Die Regierungsfraktionen haben sich auf einen Gesetzesentwurf für eine Ausbildungsplatzabgabe geeinigt. (Archivbild) Foto: Bernd
Die Regierungsfraktionen haben sich auf einen Gesetzesentwurf für eine Ausbildungsplatzabgabe geeinigt. (Archivbild) Foto
© Bernd von Jutrczenka/dpa
In Berlin gibt es seit Jahren zu wenige Ausbildungsplätze. Die Fraktionen wollen nun die Betriebe mit einer verpflichtenden Umlage in die Pflicht nehmen.

Die CDU- und SPD-Fraktionen haben sich auf einen Gesetzesentwurf für eine Ausbildungsplatzabgabe in Berlin verständigt. Geschaffen werden soll ein Fonds, der aus einer für Unternehmen verpflichtende Abgabe gespeist wird, wie beide Fraktionen mitteilten. Gefördert werden sollen mit dem Geld Betriebe, die zusätzliche Ausbildungsplätze schaffen. Zur Abgabe verpflichtet sind demnach Firmen mit mindestens zehn Beschäftigten - einschließlich der Inhaber - und einer Ausbildungsquote von weniger als 4,6 Prozent. 

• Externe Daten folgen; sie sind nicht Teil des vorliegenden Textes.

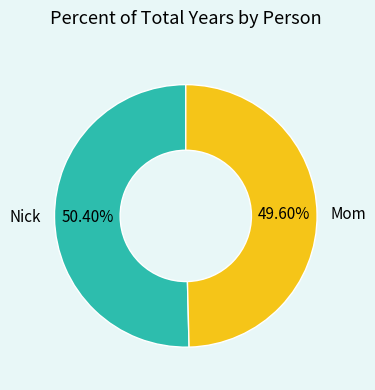

To the nearest percent, what percentage of the pie is Nick?

50%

Kleinere Betriebe sowie solche, die die Quote überschreiten, sind demnach von der Abgabe befreit. Jährlich sollen auf diese Weise mindestens 75 Millionen Euro in den Fonds eingezahlt werden. 

Der Gesetzesentwurf muss noch im Parlament diskutiert und verabschiedet werden. Auch wenn das Gesetz eine Mehrheit findet, sollen die entsprechenden Regelungen erst ab Anfang 2028 gelten. Das Prinzip lautet: Arbeitgeber in Berlin zahlen dann in einen Fonds ein, unabhängig davon, ob sie ausbilden oder nicht.